Ubah Rutan Jadi Pesantren, Cara Rutan Baturaja dan Kemenag OKU Benahi Mental Warga Binaan

Juni 18, 2026 WIB Last Updated 2026-06-18T14:03:33Z
Baturaja, Humas Rubaraja – Rumah Tahanan Negara (Rutan) Kelas IIB Baturaja terus mematangkan komitmen nyata dalam memenuhi hak spiritual dan hak asasi para warga binaan yang tengah menjalani masa hukuman. Langkah progresif tersebut diwujudkan melalui pembukaan program pembinaan kerohanian rutin intensif yang berbasis sistem pondok pesantren. Kegiatan religius ini dipusatkan di dalam kawasan Rutan, tepatnya memanfaatkan fasilitas Masjid Al-Ikhlas serta ruang pertemuan utama Rutan Baturaja.

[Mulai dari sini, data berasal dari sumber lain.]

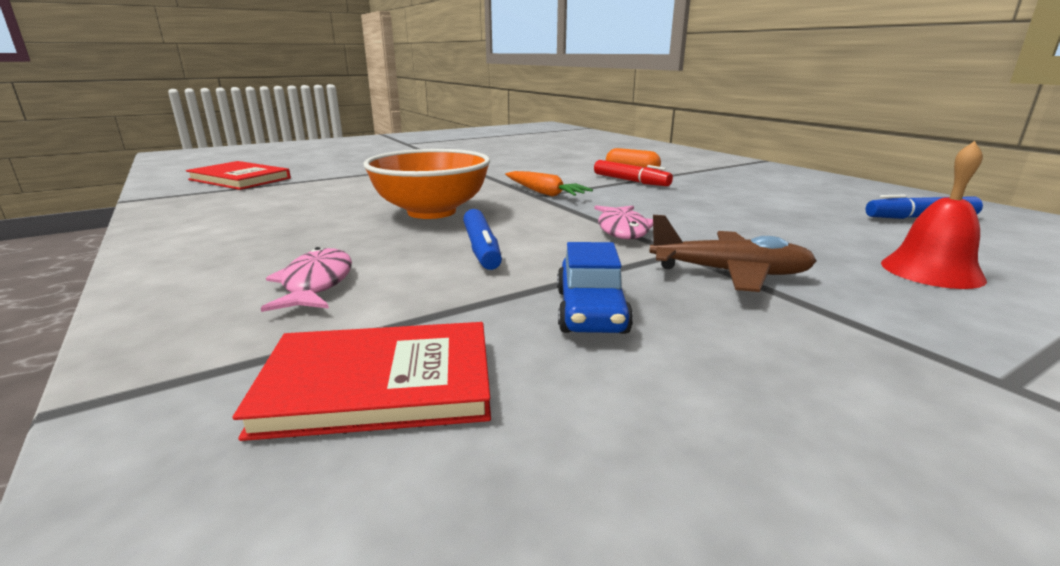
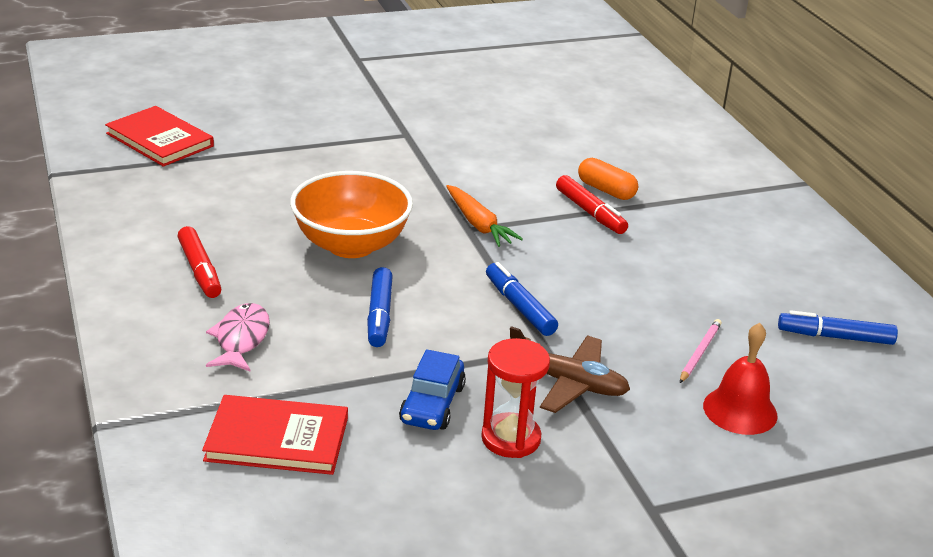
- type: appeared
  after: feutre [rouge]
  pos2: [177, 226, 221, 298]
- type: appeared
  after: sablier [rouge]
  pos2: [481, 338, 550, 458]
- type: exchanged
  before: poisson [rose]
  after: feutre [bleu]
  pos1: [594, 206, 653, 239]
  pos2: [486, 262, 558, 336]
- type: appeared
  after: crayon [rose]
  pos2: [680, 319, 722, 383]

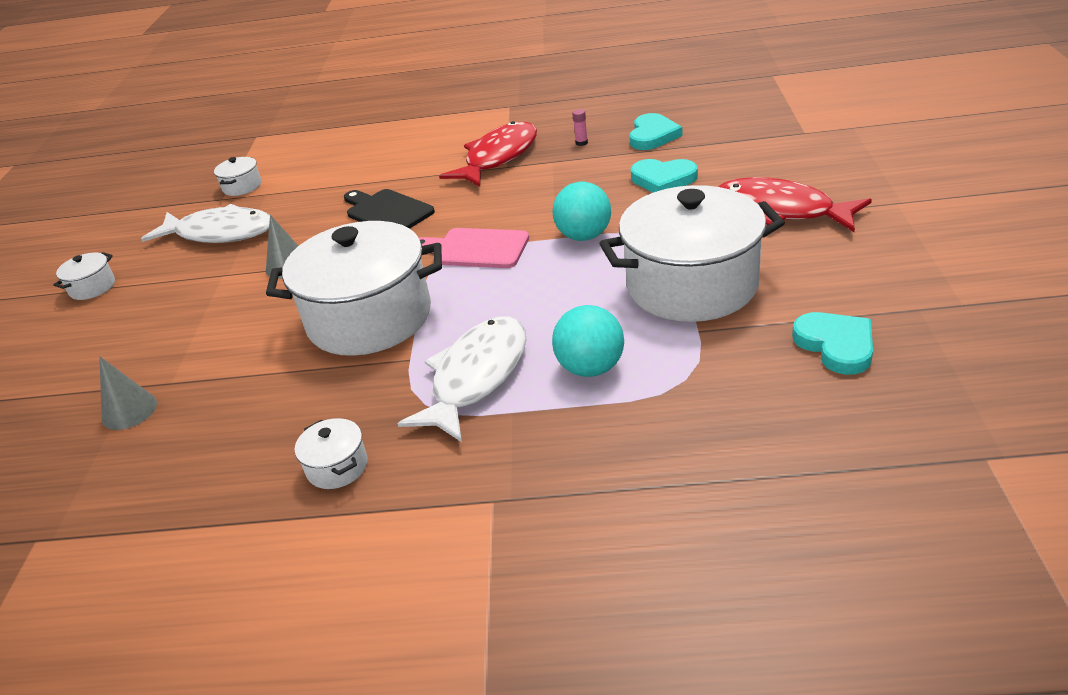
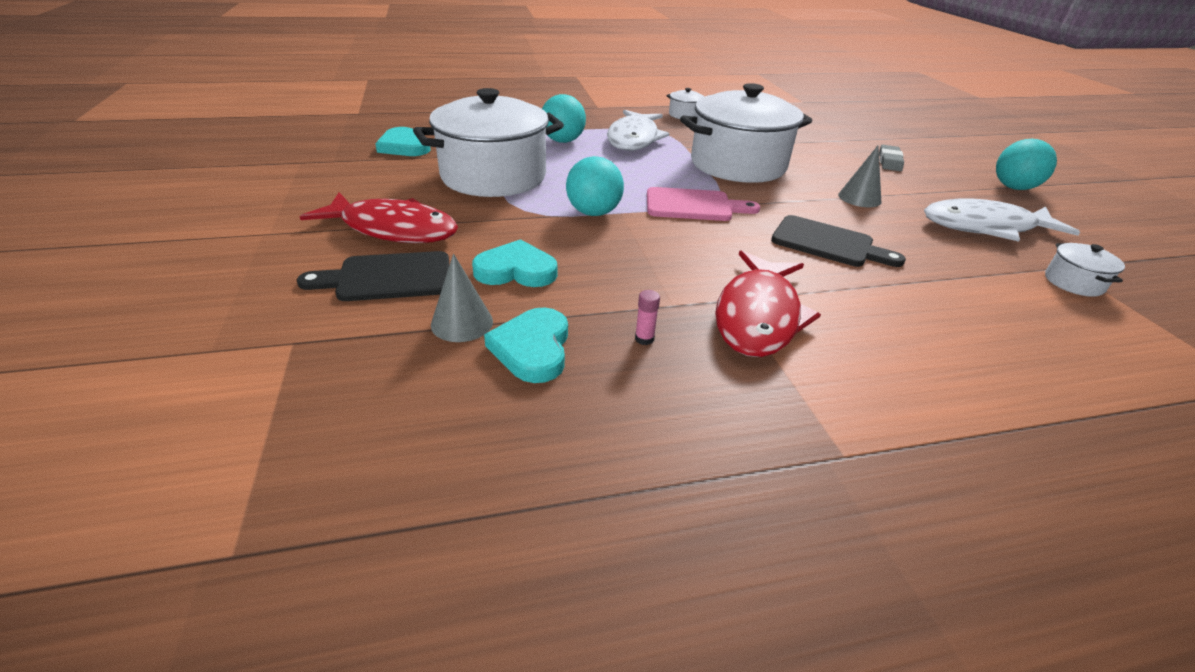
- type: appeared
  after: planche à découper [noir]
  pos2: [297, 251, 449, 301]
- type: relocated
  before: cône [gris]
  pos1: [99, 356, 157, 430]
  pos2: [431, 253, 493, 342]
- type: appeared
  after: gomme [gris]
  pos2: [879, 145, 904, 171]
- type: exchanged
  before: marmite [blanc]
  after: balle [turquoise]
  pos1: [53, 252, 115, 300]
  pos2: [996, 139, 1057, 190]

Kegiatan yang sarat akan nilai-nilai spiritual ini dilaksanakan pada hari Kamis, 18 Juni 2026, sejak pagi hari hingga selesai. Pemilihan waktu pelaksanaan yang terjadwal secara berkala ini dimaksudkan agar proses penyerapan ilmu agama dapat berjalan secara konsisten. Langkah ini diambil di tengah upaya Rutan Baturaja untuk terus meningkatkan mutu pelayanan kepribadian dan mental bagi seluruh masyarakat mapan (warga binaan) yang ada di sana.
Program strategis ini merupakan buah manis dari sinergi yang kokoh dan berkelanjutan antara pihak manajemen Rutan Kelas IIB Baturaja dengan Kantor Kementerian Agama (Kemenag) Kabupaten Ogan Komering Ulu (OKU). Kolaborasi lintas instansi ini sengaja dirancang sedemikian rupa demi memastikan bahwa bekal keagamaan serta kurikulum yang disalurkan kepada warga binaan memiliki bobot kualitas yang tinggi, terarah, dan jauh dari pemahaman yang keliru.

Untuk merealisasikan target tersebut, Kemenag OKU menerjunkan langsung tim pemateri khusus yang terdiri dari para penyuluh agama Islam yang kompeten, bersertifikasi, dan berpengalaman di bidangnya. Kehadiran para ustaz dan penyuluh resmi ini disambut antusias oleh puluhan warga binaan Muslim. Mereka tampak memadati ruang belajar dengan mengenakan pakaian muslim rapi, siap untuk mereguk ilmu agama yang mungkin sempat luput dari kehidupan mereka di masa lalu.

Dalam sesi tatap muka kali ini, tim pemateri dari Kemenag OKU memilih untuk mengupas tuntas berbagai hukum fikih dasar yang bersentuhan langsung dengan aktivitas ibadah praktis sehari-hari. Fokus pengajaran sengaja dimulai dari hal yang paling mendasar namun krusial, yakni thaharah atau tata cara berwudhu yang benar sesuai syariat. Setelah itu, materi dilanjutkan dengan pembahasan mendalam mengenai rukun-rukun shalat serta gerakan dan bacaan wajib yang harus dipenuhi oleh setiap Muslim agar ibadahnya sah.
Pihak Rutan Baturaja menegaskan bahwa pemilihan pendekatan ala pesantren ini merupakan strategi khusus untuk membuktikan bahwa pembinaan rohani di tempat mereka bukan sekadar agenda formalitas di atas kertas atau penggugur kewajiban program kerja saja. Melalui metode dialog interaktif, praktik langsung, dan pendampingan yang humanis, rutan diposisikan sebagai wadah transformasi mental, moral, dan spiritual yang menyentuh ruang terdalam sanubari para warga binaan.

Alasan utama di balik masifnya program pembinaan berbasis pesantren ini adalah sebagai bentuk persiapan dini atau bekal jangka panjang bagi warga binaan. Pihak Rutan dan Kemenag OKU sadar betul bahwa hukuman fisik berupa kurungan penjara tidak akan bermakna tanpa adanya perbaikan dari dalam diri sang pelanggar hukum. Oleh karena itu, siraman rohani ini difungsikan sebagai kompas moral utama agar mereka mampu mengenali kesalahan masa lalu dan mempertebal keimanan kepada Allah SWT.

Melalui rilis resmi ini, Kepala Rutan Baturaja menyampaikan harapan besarnya agar output dari program ini dapat mencetak pribadi-pribadi baru yang tangguh secara iman. Ketika masa pidana mereka berakhir dan pintu gerbang rutan terbuka, para warga binaan ini diharapkan tidak lagi dipandang sebagai mantan narapidana yang ditakuti, melainkan telah siap sepenuhnya untuk menjadi pribadi yang jauh lebih baik, religius, serta bermanfaat saat kembali ke pangkuan keluarga dan masyarakat luas kelak.